> There is just no substitute for understanding how everything works. Great line...

lawnchair · on Nov 17, 2019

Agree 100%. I'm an SRE team of one and I'm looking for an additional team member. I've interviewed about a dozen people so far and one thing I've noticed is that a lot of young engineers do not know the basics. They really can't tell me how to log into a Linux box and troubleshoot. I think that's a shame. You really lose a lot of insight if you don't understand how the underlying pieces work.

cfors · on Nov 17, 2019

An interesting side-effect of having awesome tooling. When you have a service that is taking too much memory and can see directly on a Grafana dashboard that the reason your service keeps getting OOM'd because of too many Goroutines you can avoid even having to go into a box to debug.

When I used to be on call, I remember very distinctly an incident where there was a ton of restarts on containers for a set of nodes (This was on K8s, so not immediately obvious). The operations team mentioned to me that in the logs (K8s logs here) there was a lot of errors being generated along the lines of "Discovery failing, restarting".

I asked if we had a tcpdump if we could see what was happening, and the answer I got was "There is no tcpdump in our container." Meaning that we didn't have the binary in the actual container image.

For anyone with any knowledge of Kubernetes, you know that you can easily just SSH to the machine running the pod, get the current port it's being ran on and then run a tcpdump on there. However, the fact that all of this couldn't be tied together to come up with a tcpdump to understand that caused this issue to persist for an extra 3 hours when the issue was a flapping NIC that was misconfigured.
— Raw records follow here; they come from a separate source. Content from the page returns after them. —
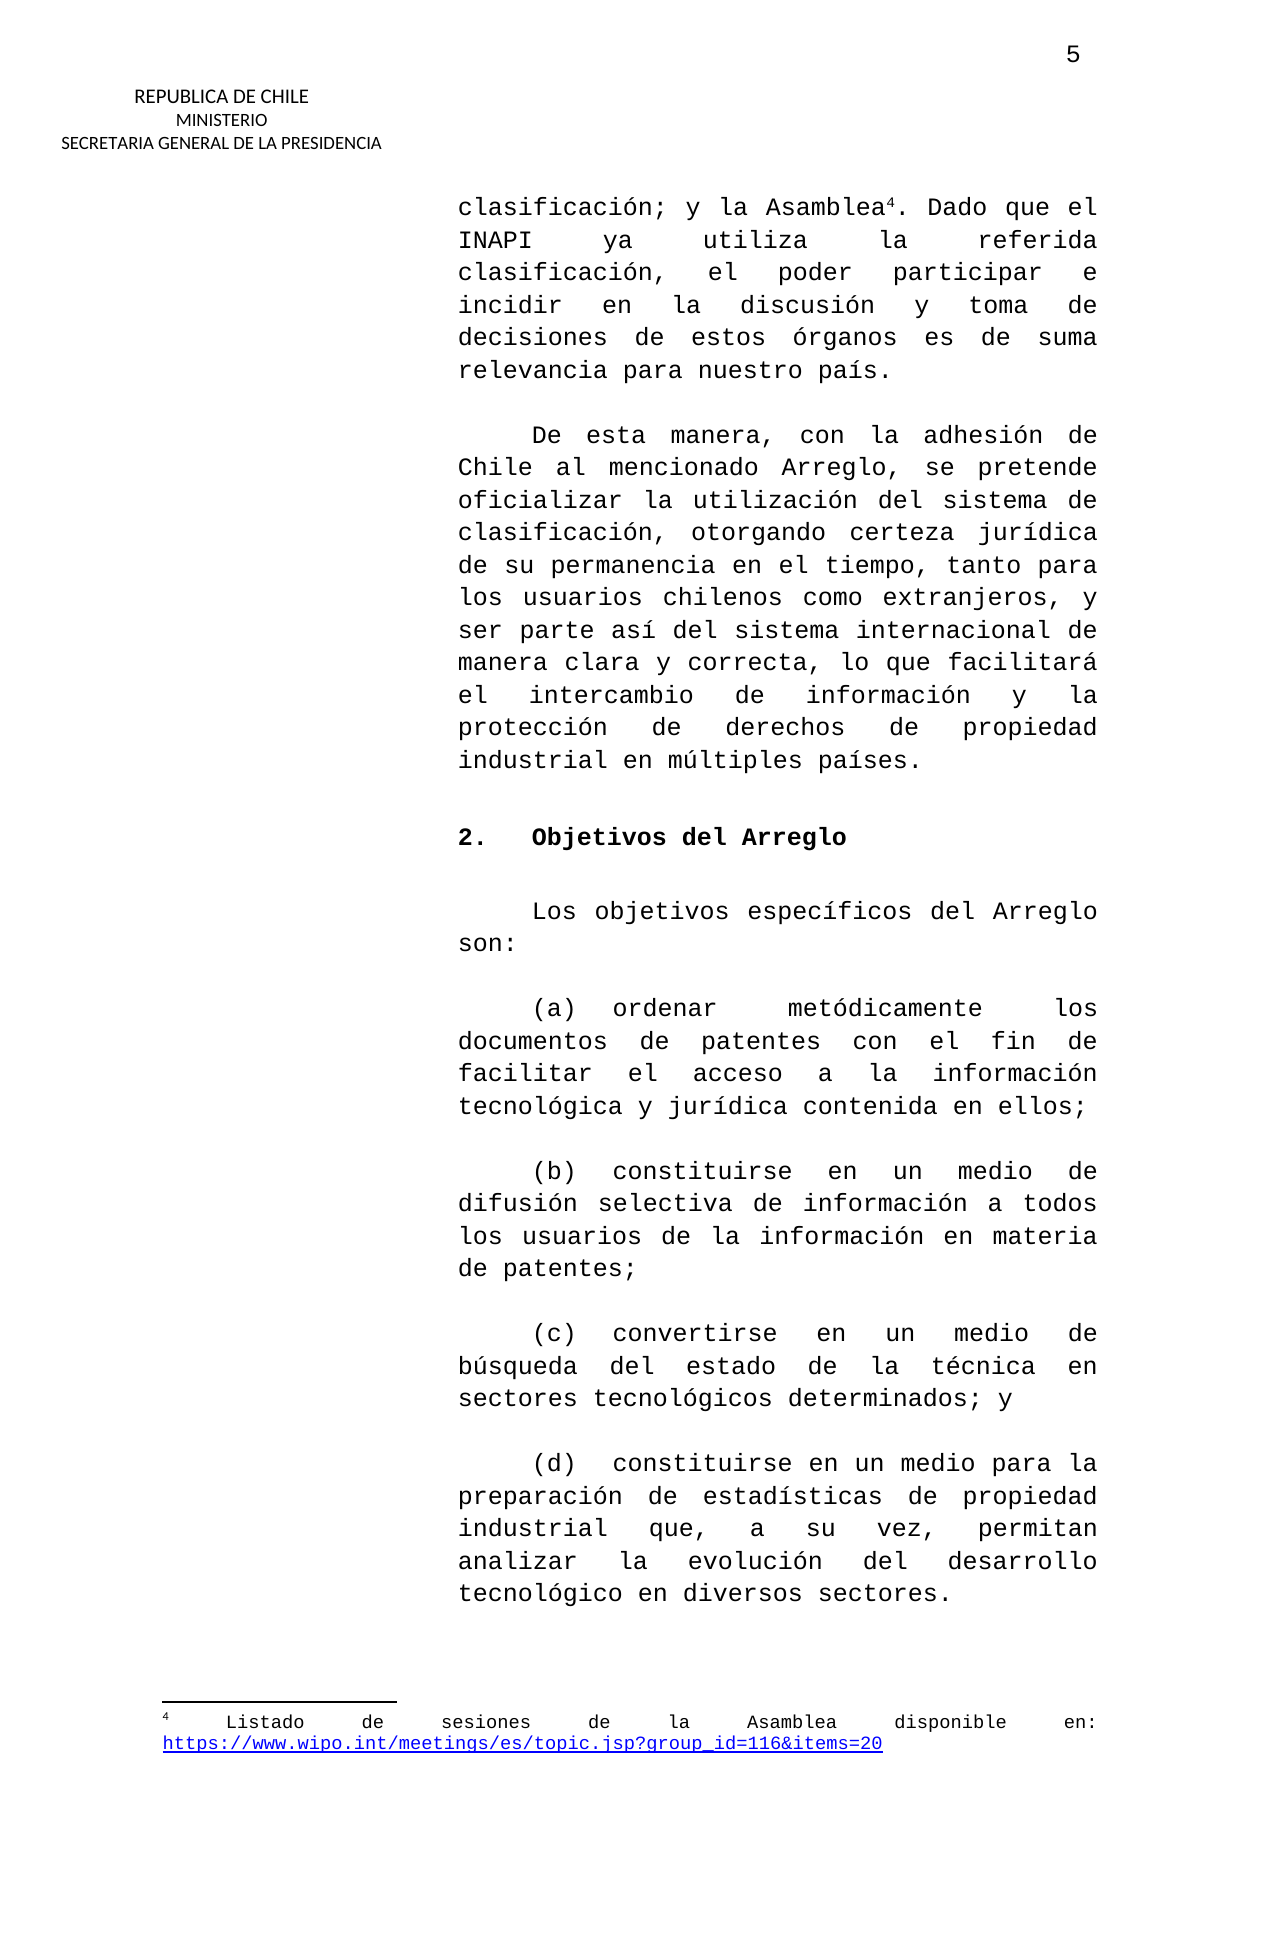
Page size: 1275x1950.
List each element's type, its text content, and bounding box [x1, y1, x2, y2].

text Los objetivos específicos del Arreglo son: [458, 898, 1098, 959]
text (c) convertirse en un medio de búsqueda del estado de la técnica en sectores tecnológicos determinados; y [458, 1321, 1098, 1414]
text (b) constituirse en un medio de difusión selectiva de información a todos los usuarios de la información en materia de patentes; [458, 1158, 1098, 1284]
text De esta manera, con la adhesión de Chile al mencionado Arreglo, se pretende oficializar la utilización del sistema de clasificación, otorgando certeza jurídica de su permanencia en el tiempo, tanto para los usuarios chilenos como extranjeros, y ser parte así del sistema internacional de manera clara y correcta, lo que facilitará el intercambio de información y la protección de derechos de propiedad industrial en múltiples países. [458, 422, 1098, 776]
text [458, 195, 1098, 386]
text (a) ordenar metódicamente los documentos de patentes con el fin de facilitar el acceso a la información tecnológica y jurídica contenida en ellos; [458, 996, 1098, 1122]
subtitle Objetivos del Arreglo [458, 825, 1098, 853]
text (d) constituirse en un medio para la preparación de estadísticas de propiedad industrial que, a su vez, permitan analizar la evolución del desarrollo tecnológico en diversos sectores. [458, 1451, 1098, 1609]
Without understanding how your systems actually work under the hood, you will be running them with your hands tied. It's not good enough to understand one abstraction, you need to be prepared at anytime to peel back the layers of abstraction and get your hands dirty in a different layer.

t34543 · on Nov 17, 2019

Even worse I joined a new company in a senior technical role and it’s seen as a negative that I prefer ssh/strace/tcpdump to debug problems.

ownagefool · on Nov 17, 2019

It arguably is.

A good SRE needs to understand systems, as in automation of n computers. Focusing on and prefering single system tools where you have to take manual action points to an immaturity in dealing with complex distributed systems.

However, it's a common problem and most of the folks buying complicated distributed tracing systems don't have particular skills in using them either, so your skills are valuable, even if there could be better ways to do it.

Similarly if you focus on hiring SREs who know shell commands well, you might lose more pertinent skills such as knowing what terraform is actually doing, general programming skills, CI/CD and an understanding of cloud APIs.

Horses for courses; the more we know the better. Look for both sets of skills in your teams and cross train as much as possible.

t34543 · on Nov 17, 2019

Arguably those who demonstrate understanding of low level fundamentals have the drive to understand as many layers as possible.

Capturing AWS API calls through sslproxy not only implies you know what terraform is doing but you also have a higher probability of solving difficult problems.

All code boils down to an execution layer and having inspection ability at that layer will always be valuable.